Posted by John Mulkey, Housing Guru ( about 10 years ago

And if "wishing made it so" those predictions would have been right. 

They are not.

Posted by Carla Muss-Jacobs, RETIRED (RETIRED / State License is Inactive) about 10 years ago

Carla - Perhaps we should be "hoping" instead of wishing.  That works sometimes.

Posted by John Mulkey, Housing Guru ( about 10 years ago

I'm sorry John.  You have this all wrong.  This is the summer of recovery. 

I will revisit your blog to see if you have made the correction or see if my correction has been deleted.




Posted by Jay Markanich, Home Inspector - servicing all Northern Virginia (Jay Markanich Real Estate Inspections, LLC) about 10 years ago

Jay - As usual, you're right, but I'm out of Wite-Out, so I can't make a correction.  Thanks for pointing me to the straight an narrow.  This is the summer of recovery. This is the summer of recovery. This is  . . .

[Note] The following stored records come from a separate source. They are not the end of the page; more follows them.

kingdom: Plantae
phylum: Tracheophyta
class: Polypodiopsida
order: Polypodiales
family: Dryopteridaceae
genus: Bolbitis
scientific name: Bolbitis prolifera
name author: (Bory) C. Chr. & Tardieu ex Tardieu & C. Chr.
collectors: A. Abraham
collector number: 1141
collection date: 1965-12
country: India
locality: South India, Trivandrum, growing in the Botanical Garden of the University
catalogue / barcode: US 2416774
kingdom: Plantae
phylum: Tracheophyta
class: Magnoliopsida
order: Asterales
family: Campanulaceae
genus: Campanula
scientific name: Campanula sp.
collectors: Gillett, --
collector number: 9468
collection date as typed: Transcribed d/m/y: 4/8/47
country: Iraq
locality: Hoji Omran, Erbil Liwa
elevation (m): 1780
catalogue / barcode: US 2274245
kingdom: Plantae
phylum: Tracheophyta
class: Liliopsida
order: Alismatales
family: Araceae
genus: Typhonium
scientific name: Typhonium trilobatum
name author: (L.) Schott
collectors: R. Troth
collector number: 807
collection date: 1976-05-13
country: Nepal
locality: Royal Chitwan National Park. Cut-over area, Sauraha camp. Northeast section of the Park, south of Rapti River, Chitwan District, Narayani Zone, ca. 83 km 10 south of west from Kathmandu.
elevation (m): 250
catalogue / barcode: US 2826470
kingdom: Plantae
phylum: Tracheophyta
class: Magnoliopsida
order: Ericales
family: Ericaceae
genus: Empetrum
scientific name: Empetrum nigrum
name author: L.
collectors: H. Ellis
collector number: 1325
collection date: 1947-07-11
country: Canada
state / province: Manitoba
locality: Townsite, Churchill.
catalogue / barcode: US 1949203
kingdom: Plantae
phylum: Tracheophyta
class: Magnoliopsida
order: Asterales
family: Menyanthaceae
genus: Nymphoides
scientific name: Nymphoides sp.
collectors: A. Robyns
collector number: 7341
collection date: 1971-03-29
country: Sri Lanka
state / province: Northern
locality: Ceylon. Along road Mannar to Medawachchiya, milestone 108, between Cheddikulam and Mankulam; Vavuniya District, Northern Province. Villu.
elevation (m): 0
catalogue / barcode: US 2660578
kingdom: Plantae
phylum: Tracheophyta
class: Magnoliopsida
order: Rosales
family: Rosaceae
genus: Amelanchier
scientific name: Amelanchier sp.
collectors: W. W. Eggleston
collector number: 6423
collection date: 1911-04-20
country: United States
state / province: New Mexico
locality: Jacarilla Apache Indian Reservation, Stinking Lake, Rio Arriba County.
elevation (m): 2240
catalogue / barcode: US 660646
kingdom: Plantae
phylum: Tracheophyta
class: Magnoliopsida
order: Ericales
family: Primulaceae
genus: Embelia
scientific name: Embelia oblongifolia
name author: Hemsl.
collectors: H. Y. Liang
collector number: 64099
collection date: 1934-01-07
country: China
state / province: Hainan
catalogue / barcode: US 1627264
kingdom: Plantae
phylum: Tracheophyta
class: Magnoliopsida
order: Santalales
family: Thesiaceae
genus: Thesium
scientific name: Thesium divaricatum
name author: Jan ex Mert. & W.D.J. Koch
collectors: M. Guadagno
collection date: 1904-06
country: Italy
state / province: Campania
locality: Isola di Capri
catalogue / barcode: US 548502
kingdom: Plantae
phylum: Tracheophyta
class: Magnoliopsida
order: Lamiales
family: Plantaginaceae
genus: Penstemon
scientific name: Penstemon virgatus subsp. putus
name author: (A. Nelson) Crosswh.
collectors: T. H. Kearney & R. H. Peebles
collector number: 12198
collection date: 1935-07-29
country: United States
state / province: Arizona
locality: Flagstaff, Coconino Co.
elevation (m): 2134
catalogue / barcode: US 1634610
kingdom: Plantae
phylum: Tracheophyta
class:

Posted by John Mulkey, Housing Guru ( about 10 years ago

It might be a double dip, but the rise in the middle is less real than a Hooter's waitress (I had to tone that down a little...)

Posted by Lane Bailey, Realtor & Car Guy (Century 21 Results Realty) about 10 years ago

Lane - And like your analogy, the rise was artificial.

Posted by John Mulkey, Housing Guru ( about 10 years ago

John,  What is your take on how the leaking commercial bubble will impact residential lending?  I don't see any significant up tick in the housing market with banks taking back BIG commercial paper...

Posted by Jenna Dixon, 55 & Over | New Constructions | Horse Farms (Momentum Real Estate Group LLC) about 10 years ago

John - it's been an interesting few years and will continue to be interesting for the next few.  I agree this is still basically a correction and the slight rise was artificial.  We are still doing good in the Sacramento area overall right now however are inventory is increasing.

Posted by Lori Mode, Real Estate Made Simple (The Mode Real Estate Group) about 10 years ago

Jenna - I don't think it will have a dramatic impact, and will probably vary by area.  Banks are doing everything possible to avoid a collapse of CRE.

Lori - And we're preparing to enter the "slow" period in sales.

Posted by John Mulkey, Housing Guru ( about 10 years ago


That's a fair argument and the real estate events over the past year or two support your blog. Many areas of the country certainly aren't making any progress at all, despite the government help and truly enticing mortgage rates.

Posted by Esko Kiuru about 10 years ago

Esko - And once we can all acknowledge the reality of where we are, we can develop a new course.